#### [OBJETIVO DO EXERCÍCIO]
Traduza para o inglês a seguinte frase do trecho sobre Aparício: "Guardou a carta em casa, em sua gaveta."

#### [TRECHO SELECIONADO]
┌──

Justo na fase em que Aparício estava no auge de sua apatia pelo trabalho, seu gestor Tavares lhe concedeu um aumento irrisório, que ele não havia solicitado. Com este choque de realidade, Aparício concluiu que a mentalidade medíocre de seus gestores era: "Mantém ele ali, senão vai dar merda." E associou aquele "modelo de gestão de pessoas" a algo que enxergava os colaboradores como criaturas destituídas de inteligência, que somente precisavam de um pouco de ração para ficarem caladas e satisfeitas. No ápice de sua tristeza, chegou a escrever uma carta para Deus pedindo para que a empresa o demitisse e pagasse seus benefícios, para que ele pudesse fazer cursos de atualização durante três meses e voltar para o mercado de trabalho na função que gostaria de exercer. Um tanto arriscado e idealista. Guardou a carta em casa, em sua gaveta.

Finalmente, após uma longa maré de sofrimento, seu gestor Tavares, convencendo-se de que Aparício não acabaria bem se continuasse trabalhando na área operacional, transferiu-o para outra área que, pode-se dizer, era uma ramificação da própria área operacional. Contudo, obviamente, sem qualquer promoção ou aumento salarial. Aparício recuperou um pouco da empolgação no início, mas com o tempo percebeu que, na verdade, ao trocar de área, acumulou as tarefas que não suportava mais desempenhar na área operacional com as tarefas da nova área. Passou então a ser cobrado por Guedes, seu novo gestor, e, também, pelos funcionários do Tavares, que exigiam presteza na realização das tarefas solicitadas.

└──

#### [CONJUNTO DE DADOS]
┌──

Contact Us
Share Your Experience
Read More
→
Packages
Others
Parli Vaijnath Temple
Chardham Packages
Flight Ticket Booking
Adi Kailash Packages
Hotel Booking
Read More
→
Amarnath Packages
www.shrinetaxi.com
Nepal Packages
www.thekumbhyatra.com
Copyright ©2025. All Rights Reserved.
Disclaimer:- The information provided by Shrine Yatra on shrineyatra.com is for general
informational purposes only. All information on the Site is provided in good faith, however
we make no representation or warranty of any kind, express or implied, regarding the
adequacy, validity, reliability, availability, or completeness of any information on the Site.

└──
┌──

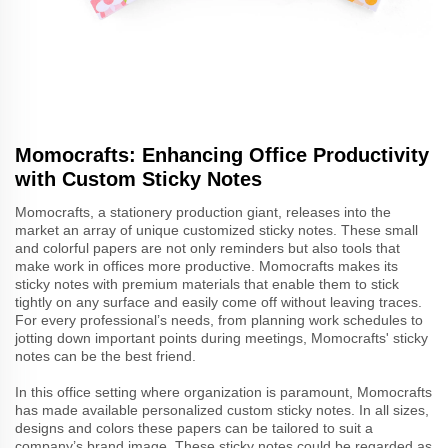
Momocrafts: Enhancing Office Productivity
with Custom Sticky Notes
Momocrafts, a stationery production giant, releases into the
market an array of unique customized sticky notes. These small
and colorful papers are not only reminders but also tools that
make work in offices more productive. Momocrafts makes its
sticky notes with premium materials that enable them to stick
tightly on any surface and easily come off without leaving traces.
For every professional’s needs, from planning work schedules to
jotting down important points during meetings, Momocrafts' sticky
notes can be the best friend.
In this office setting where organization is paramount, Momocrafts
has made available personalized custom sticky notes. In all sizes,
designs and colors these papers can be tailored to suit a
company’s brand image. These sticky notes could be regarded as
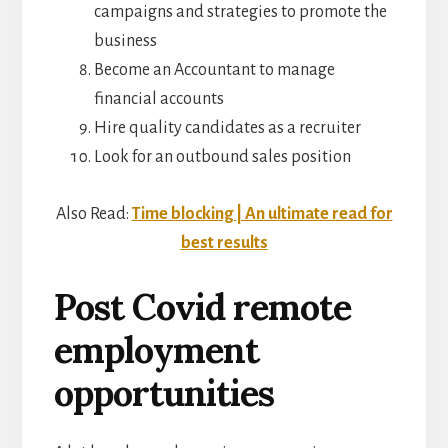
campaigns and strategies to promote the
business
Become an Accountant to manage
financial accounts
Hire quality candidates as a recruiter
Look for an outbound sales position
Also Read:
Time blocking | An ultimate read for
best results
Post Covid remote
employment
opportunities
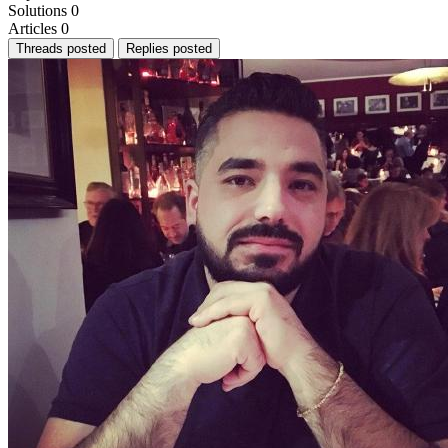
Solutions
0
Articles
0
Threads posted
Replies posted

└──
┌──

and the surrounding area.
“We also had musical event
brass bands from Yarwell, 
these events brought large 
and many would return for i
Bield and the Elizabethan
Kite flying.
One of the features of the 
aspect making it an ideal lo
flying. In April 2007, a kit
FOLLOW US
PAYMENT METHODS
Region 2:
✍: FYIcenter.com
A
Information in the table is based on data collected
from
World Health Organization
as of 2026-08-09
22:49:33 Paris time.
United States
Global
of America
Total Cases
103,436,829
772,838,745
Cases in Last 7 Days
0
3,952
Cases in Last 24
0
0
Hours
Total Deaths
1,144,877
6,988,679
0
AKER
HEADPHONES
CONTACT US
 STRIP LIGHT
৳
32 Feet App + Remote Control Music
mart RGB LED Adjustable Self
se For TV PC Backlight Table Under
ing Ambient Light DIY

└──

#### [SOLUÇÃO]
He kept the letter at home, in his drawer.